Menjelang tamat, asisten mengajukan ide agar kepala aktor sedikti mengangkat. Sutradara murka. Pada bagian ini muncul kata "bencana" dari mulut sutradara: "Ya tuhan! Apa lagi? Mengangkat kepalanya? Kau pikir di mana kita? Di Patagonia? ...Baik. Di sanalah bencana kita..."
Dalam konteks "Catastrophe" menyebut Patagonia sebagai bencana berarti merujuk Pemberontakan Patagonia atau Patagonia Trgicia. Pemberontakan Patagonia adalah sebutan untuk pemogokan pekerja peternakan domba sekaigus pabrik wol dan penindasan terhadapnya oleh pemerintah yang terjadi antara tahun 1920-1922 di provinsi Santa Cruz, Argentina. Sekitar 300-1.500 pekerja tewas dibantai aparat, termasuk mereka yang telah menyerah.
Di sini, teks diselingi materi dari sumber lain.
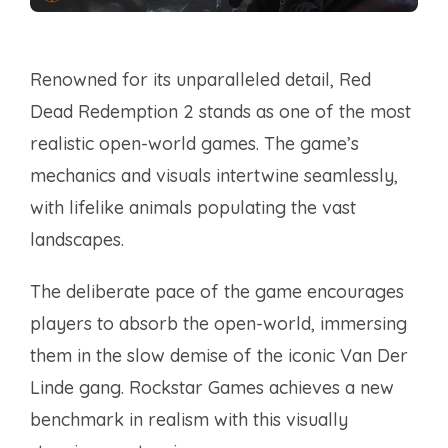
Renowned for its unparalleled detail, Red
Dead Redemption 2 stands as one of the most
realistic open-world games. The game’s
mechanics and visuals intertwine seamlessly,
with lifelike animals populating the vast
landscapes.
The deliberate pace of the game encourages
players to absorb the open-world, immersing
them in the slow demise of the iconic Van Der
Linde gang. Rockstar Games achieves a new
benchmark in realism with this visually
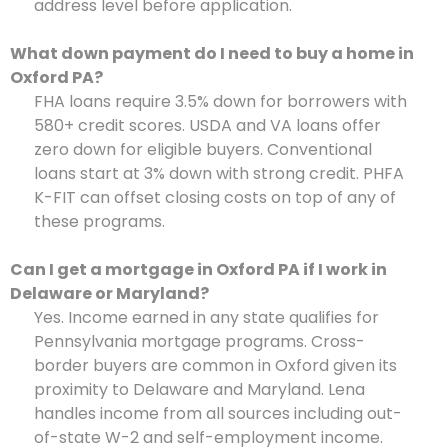
address level before application.
What down payment do I need to buy a home in
Oxford PA?
FHA loans require 3.5% down for borrowers with
580+ credit scores. USDA and VA loans offer
zero down for eligible buyers. Conventional
loans start at 3% down with strong credit. PHFA
K-FIT can offset closing costs on top of any of
these programs.
Can I get a mortgage in Oxford PA if I work in
Delaware or Maryland?
Yes. Income earned in any state qualifies for
Pennsylvania mortgage programs. Cross-
border buyers are common in Oxford given its
proximity to Delaware and Maryland. Lena
handles income from all sources including out-
of-state W-2 and self-employment income.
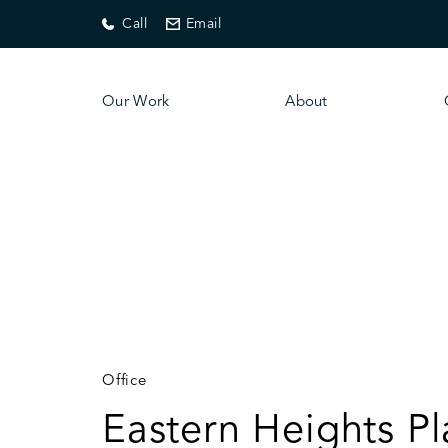
Call
Email
Our Work
About
Office
Eastern Heights Pl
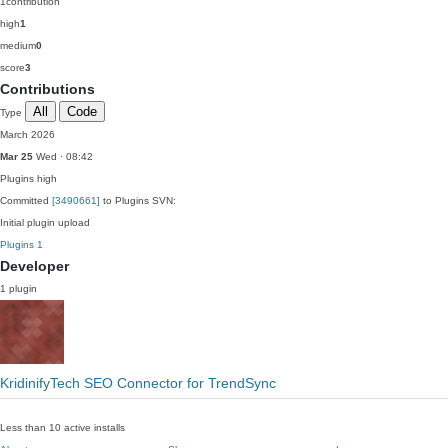
1
contribution
high
1
medium
0
score
3
Contributions
All
Code
Type
March 2026
Mar 25
Wed · 08:42
Plugins
high
Committed
[3490661]
to Plugins SVN:
Initial plugin upload
Plugins
1
Developer
1 plugin
KridinifyTech SEO Connector for TrendSync
Less than 10 active installs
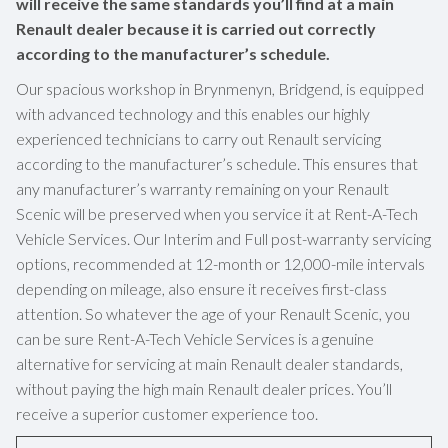
will receive the same standards you’ll find at a main
Renault dealer because it is carried out correctly
according to the manufacturer’s schedule.
Our spacious workshop in Brynmenyn, Bridgend, is equipped
with advanced technology and this enables our highly
experienced technicians to carry out Renault servicing
according to the manufacturer’s schedule. This ensures that
any manufacturer’s warranty remaining on your Renault
Scenic will be preserved when you service it at Rent-A-Tech
Vehicle Services. Our Interim and Full post-warranty servicing
options, recommended at 12-month or 12,000-mile intervals
depending on mileage, also ensure it receives first-class
attention. So whatever the age of your Renault Scenic, you
can be sure Rent-A-Tech Vehicle Services is a genuine
alternative for servicing at main Renault dealer standards,
without paying the high main Renault dealer prices. You’ll
receive a superior customer experience too.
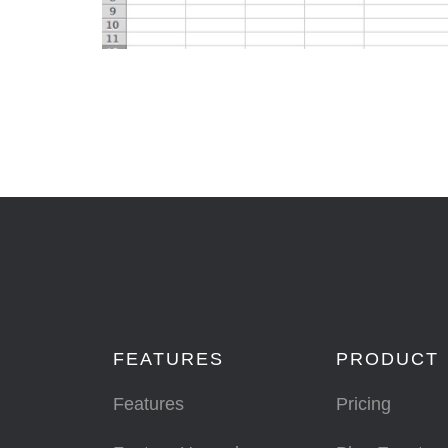
FEATURES
PRODUCT
Features
Pricing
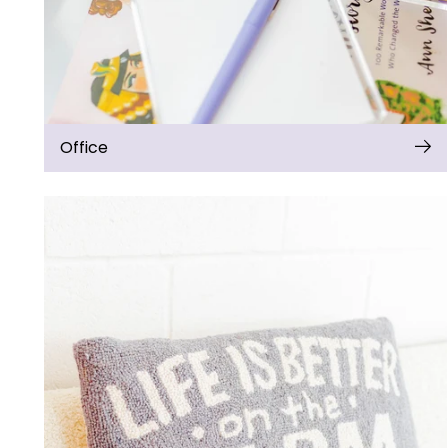
Office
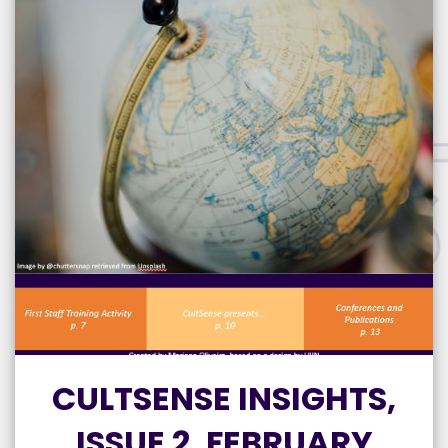
CULTSENSE INSIGHTS,
ISSUE 2, FEBRUARY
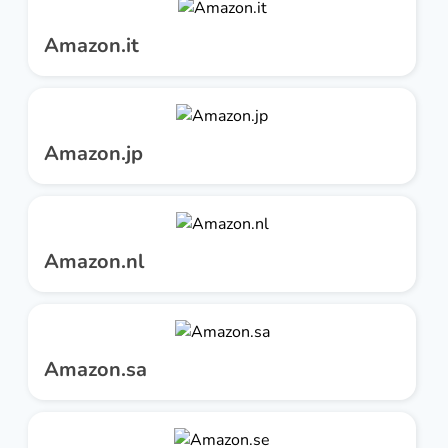
Amazon.it
Amazon.jp
Amazon.nl
Amazon.sa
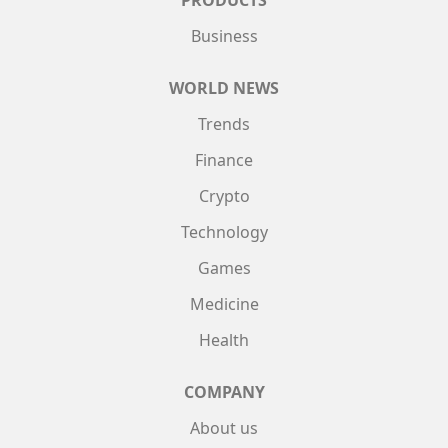
PRODUCTS
Business
WORLD NEWS
Trends
Finance
Crypto
Technology
Games
Medicine
Health
COMPANY
About us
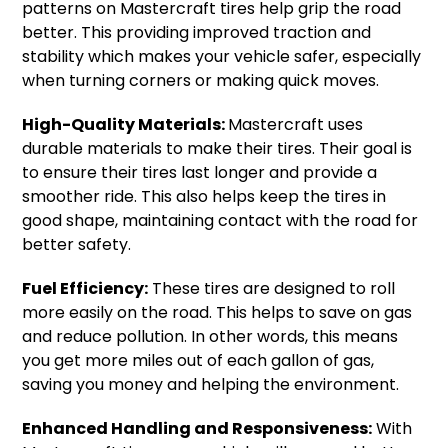
patterns on Mastercraft tires help grip the road
better. This providing improved traction and
stability which makes your vehicle safer, especially
when turning corners or making quick moves.
High-Quality Materials:
Mastercraft uses
durable materials to make their tires. Their goal is
to ensure their tires last longer and provide a
smoother ride. This also helps keep the tires in
good shape, maintaining contact with the road for
better safety.
Fuel Efficiency:
These tires are designed to roll
more easily on the road. This helps to save on gas
and reduce pollution. In other words, this means
you get more miles out of each gallon of gas,
saving you money and helping the environment.
Enhanced Handling and Responsiveness:
With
Peristiwa itu dilatarbelakangi krisis ekonomi yang mendera Patagonia-Argentina pasca Perang Dunia I. Usai perang, harga wol turun drastis gara-gara rendahnya permintaan pasar. Argentina yang menjadikan peternakan domba dan wol sebagai salah satu komoditas utamanya kelabakan. Krisis tak terelakan.
Para pemilik modal nyaris gulung tikar. Demi menyelamatkan perusahaan, mereka melakukan berbagai efisiensi. Akibat dari upaya ini, yang paling tersiksa adalah para pekerja. Akhirnya, mereka berontak, mengajukan sejumlah hal terkait perbaikan kerja. Salah satunya kenaikan upah dan minta agar libur ditambah. Saat itu hari libur hanya Minggu. Mereka minta agar tidak ada pekerjaan di hari Sabtu. Â
Tuntutan ditolak. Serikat pekerja membalasnya dengan mengumumkan pemogokan masal. Kerusuhan pecah lantaran polisi bertindak semena-mena terhadap pekerja. Beberapa pimpinan serikat pekerja ditangkap. Dengan cepat kerusuhan menyebar. Kerusuhan dua tahun itu berhasil dipadamkan di bawah pemerintahan Presiden Hiplito Yrigoyen pada tahun 1922.
Ini adalah sejarah kelam Patagonia Argentina. Ketika warga negara "mengangkat kepala", mendongak menatap negara, pada titik itu bencana terjadi. Pemerintah otoriter benci warga negara yang "mengangkat kepala".
"Catastrophe", ya, akhirnya geblug juga. Geblug, warga negara labuh. Tapi bangkit lagi. Seperti teater di masa Corona. Geblug. Tapi (harus) bangkit lagi. Demi hidup yang lebih baik.